In SS1, SIMPER within analysis identified 16 taxa with a cumulative rate of 70%, Melosira varians being the most dominant diatom species with a contribution rate of 13% (Figure 4).

Figure 4. Contribution % and cumulative % ratios of diatom species according to SIMPER within analysis based on study sites. The acronyms of species are given in Table 4.

In SS6, Ulnaria ulna with a contribution of about 15%, and Melosira varians with a contribution of about 14% were determined as the most dominant taxa. In SS3 and SS4, the open water zones of Poyraz and Dalyan lagoons that were used only for tychoplankton sampling, Hyalodiscus scoticus made the largest contribution to average similarity, with contribution rates of 64% and 55%, respectively. At both study sites, 6 dominant taxa exceeded 90% of the percent cumulative rate (Figure 4). The coastal zone sampling sites SS2, SS5, and SS7 are located next to the dunes that separate the Dalyan, Poyraz, and Arapçiftliği lagoons from the Marmara Sea. SS2 and SS7 are more affected by seawater interference, as they are located near the canals connecting lagoons to the sea. Navicula cincta, with a contribution rate of 23% in SS2; Halamphora coffeiformis, with a contribution rate of 14.5% in SS5 and Cocconeis placentula, with a contribution rate of approximately 18% in SS7; were the species that made the greatest contribution to average similarity.

Although the ANOSIM analysis applied to determine the difference between the microhabitats showed a significant difference (Global R: 0.083, p: 0.001, 1000 randomizations), the R statistic was low. In the pairwise test result, each group was found to be statistically different from the other (p < 0.05). According to the SIMPER analysis, Melosira varians, Hippodonta hungarica, Rhoicosphenia abbreviata, and Navicula cincta were the species that contributed the most to the similarity in epipelon, with a total cumulative rate of 30%. Among the epipelic taxa, 18 taxa contributed 80% to the similarity (Figure 5).

In epiphyton, Melosira varians (11%), Cocconeis placentula (10%), Ulnaria ulna (7.5%), Cocconeis pediculus (6%), and Stephanocyclus meneghinianus (5%) were the most important species. These five species provided 40% of the cumulative rate. The 16 taxa identified (Figure 5) reached a cumulative rate of about 70%. In tychoplankton, the most dominant species with a contribution rate of 11% was Hyalodiscus scoticus. Campylodiscus echeneis followed this with 10% and Surirella striatula with 8%. In epilithon, Ulnaria ulna was identified as the most remarkable diatom species, with a contribution rate of 28%. It was followed by Rhoicosphenia abbreviata, Gomphonella olivacea, and Stephanocyclus meneghinianus, each with a contribution rate of 10%.
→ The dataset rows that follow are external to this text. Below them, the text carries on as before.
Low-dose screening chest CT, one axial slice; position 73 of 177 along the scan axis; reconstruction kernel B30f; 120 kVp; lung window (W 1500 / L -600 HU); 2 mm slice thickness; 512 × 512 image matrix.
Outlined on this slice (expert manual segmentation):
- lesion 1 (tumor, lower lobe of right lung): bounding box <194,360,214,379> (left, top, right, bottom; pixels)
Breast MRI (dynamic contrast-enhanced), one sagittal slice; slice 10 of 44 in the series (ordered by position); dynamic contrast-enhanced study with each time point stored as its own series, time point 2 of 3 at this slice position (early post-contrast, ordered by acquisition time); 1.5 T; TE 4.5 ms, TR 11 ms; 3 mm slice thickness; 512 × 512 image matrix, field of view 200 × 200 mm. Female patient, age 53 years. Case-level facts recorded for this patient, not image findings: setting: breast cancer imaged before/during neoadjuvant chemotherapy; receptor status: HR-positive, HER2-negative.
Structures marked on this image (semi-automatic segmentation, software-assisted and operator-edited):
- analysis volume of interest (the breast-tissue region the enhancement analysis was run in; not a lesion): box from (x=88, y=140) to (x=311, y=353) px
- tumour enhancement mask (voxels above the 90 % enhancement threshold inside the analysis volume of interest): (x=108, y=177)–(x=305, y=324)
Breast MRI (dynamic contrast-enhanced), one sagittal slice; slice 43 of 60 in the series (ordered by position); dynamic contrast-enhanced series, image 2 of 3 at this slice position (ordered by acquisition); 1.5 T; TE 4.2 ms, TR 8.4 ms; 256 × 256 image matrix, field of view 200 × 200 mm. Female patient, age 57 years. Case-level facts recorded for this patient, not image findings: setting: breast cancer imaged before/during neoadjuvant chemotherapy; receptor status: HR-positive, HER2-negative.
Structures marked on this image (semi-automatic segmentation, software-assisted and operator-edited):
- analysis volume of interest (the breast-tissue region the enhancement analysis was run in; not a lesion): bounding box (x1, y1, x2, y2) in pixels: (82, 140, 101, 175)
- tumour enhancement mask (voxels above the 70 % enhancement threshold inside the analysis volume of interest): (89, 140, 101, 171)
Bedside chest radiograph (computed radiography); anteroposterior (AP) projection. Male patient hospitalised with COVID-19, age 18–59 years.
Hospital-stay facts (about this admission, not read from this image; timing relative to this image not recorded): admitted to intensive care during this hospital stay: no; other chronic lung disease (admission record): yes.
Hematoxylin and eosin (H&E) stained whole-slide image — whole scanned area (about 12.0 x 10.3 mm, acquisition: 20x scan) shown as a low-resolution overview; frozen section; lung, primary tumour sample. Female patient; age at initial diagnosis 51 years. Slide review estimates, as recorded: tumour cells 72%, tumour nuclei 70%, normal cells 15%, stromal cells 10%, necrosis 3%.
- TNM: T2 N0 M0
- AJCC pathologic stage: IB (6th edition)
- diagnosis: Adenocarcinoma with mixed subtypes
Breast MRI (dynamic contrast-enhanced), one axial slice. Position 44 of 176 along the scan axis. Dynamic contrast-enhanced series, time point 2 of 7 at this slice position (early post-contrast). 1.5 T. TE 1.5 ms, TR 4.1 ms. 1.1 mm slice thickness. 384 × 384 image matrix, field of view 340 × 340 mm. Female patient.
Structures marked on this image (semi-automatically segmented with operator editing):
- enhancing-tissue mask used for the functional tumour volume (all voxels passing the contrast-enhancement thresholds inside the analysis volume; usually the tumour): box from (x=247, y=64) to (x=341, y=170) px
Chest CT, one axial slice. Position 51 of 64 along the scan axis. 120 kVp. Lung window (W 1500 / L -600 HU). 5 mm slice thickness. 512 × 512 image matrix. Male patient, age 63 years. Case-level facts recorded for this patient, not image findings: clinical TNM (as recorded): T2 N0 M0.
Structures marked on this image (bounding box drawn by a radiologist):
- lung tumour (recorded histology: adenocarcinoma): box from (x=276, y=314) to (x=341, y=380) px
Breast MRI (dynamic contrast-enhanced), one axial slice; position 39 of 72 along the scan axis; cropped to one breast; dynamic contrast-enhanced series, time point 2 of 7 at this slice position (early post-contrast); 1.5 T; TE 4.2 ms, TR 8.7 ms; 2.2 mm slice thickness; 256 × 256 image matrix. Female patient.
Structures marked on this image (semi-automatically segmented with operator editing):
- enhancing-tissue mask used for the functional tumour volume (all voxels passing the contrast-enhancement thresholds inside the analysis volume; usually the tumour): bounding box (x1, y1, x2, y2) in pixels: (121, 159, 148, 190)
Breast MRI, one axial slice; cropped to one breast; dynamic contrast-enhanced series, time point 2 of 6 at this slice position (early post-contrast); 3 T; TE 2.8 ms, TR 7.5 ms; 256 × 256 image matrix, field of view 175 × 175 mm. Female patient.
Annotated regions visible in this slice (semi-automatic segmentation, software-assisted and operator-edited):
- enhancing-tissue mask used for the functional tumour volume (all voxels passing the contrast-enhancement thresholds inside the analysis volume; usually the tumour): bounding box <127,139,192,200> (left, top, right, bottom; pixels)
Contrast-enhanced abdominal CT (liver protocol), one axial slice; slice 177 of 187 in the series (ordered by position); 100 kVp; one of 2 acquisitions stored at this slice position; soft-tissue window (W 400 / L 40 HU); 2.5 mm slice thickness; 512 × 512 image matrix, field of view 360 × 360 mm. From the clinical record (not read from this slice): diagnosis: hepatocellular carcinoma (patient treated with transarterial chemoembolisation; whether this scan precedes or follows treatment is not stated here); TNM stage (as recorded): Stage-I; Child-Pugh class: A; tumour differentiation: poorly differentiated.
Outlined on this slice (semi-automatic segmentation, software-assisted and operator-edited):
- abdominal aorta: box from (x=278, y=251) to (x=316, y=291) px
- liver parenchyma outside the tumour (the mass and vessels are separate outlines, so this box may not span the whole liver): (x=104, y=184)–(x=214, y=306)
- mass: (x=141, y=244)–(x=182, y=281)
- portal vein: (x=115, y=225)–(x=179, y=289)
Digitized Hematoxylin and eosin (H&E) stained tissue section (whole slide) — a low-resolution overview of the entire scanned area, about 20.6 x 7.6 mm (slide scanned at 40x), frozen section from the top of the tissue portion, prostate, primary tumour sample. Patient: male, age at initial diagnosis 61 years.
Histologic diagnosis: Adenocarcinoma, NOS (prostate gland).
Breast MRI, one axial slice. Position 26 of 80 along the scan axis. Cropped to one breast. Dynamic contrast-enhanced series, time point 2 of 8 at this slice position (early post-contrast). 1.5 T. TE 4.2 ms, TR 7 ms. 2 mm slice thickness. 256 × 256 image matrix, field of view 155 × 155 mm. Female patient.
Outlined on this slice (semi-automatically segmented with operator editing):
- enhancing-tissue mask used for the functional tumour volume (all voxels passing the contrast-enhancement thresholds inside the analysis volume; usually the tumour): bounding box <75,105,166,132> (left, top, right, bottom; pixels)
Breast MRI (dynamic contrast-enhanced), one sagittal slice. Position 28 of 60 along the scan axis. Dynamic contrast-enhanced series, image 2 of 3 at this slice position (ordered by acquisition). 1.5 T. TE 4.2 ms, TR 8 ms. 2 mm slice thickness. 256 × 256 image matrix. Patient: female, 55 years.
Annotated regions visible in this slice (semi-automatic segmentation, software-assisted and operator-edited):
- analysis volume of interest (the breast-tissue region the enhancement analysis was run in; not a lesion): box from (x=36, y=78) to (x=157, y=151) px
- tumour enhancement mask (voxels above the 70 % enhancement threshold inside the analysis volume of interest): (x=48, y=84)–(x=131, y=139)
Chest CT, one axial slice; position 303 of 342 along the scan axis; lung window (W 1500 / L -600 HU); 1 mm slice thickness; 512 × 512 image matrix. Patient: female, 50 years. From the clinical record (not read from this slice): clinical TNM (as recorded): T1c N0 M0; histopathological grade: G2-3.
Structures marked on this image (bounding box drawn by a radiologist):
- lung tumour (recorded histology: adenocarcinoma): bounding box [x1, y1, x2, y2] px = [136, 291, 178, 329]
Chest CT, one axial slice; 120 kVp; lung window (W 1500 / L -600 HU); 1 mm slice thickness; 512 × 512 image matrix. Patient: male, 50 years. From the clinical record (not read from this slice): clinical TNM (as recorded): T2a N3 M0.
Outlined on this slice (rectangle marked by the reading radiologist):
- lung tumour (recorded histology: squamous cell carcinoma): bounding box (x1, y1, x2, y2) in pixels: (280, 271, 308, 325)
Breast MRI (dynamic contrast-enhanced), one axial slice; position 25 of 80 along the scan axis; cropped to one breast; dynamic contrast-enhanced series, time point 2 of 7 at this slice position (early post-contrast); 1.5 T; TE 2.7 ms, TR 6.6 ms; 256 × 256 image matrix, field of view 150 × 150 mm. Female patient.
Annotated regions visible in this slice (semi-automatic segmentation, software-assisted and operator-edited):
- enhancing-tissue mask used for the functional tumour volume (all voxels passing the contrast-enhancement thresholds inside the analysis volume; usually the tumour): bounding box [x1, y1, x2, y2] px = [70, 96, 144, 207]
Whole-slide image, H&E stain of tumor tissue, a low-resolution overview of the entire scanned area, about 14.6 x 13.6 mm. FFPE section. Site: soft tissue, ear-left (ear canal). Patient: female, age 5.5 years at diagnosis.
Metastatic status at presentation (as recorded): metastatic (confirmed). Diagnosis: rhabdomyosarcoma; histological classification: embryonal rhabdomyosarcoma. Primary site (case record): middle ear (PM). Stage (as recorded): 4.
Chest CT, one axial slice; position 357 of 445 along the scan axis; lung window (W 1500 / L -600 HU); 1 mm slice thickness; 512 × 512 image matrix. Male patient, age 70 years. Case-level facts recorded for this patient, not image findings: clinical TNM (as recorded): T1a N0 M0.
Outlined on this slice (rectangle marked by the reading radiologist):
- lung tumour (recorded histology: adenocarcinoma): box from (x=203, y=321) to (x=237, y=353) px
Wide ranges of overall alpha and beta diversity coefficients were determined at the study sites (Table 3 and Table S1). Among the study sites, the site with the highest overall alpha diversity values is SS1 (Figure 6, Table 3 and Table S1). According to all species data, the all-sample index of alpha diversity coefficient (H’) of the wetland area was estimated as 4.604. On the other hand, tychoplankton diatom communities had the highest overall alpha diversity value. The highest number of taxa identified at a single site was 151, and it was determined in the tychoplankton at SS1 in August. At the same study site, 103 taxa were identified in the epipelon and 92 in the epiphyton. These numbers were recorded as the highest taxa numbers determined at a single site according to these microhabitats. However, in the combined data, the total number of taxa determined in SS1 in August is 192 (Table S1). In epilithon, on the other hand, the total number of taxa determined at SS6 in April 2019 is 90.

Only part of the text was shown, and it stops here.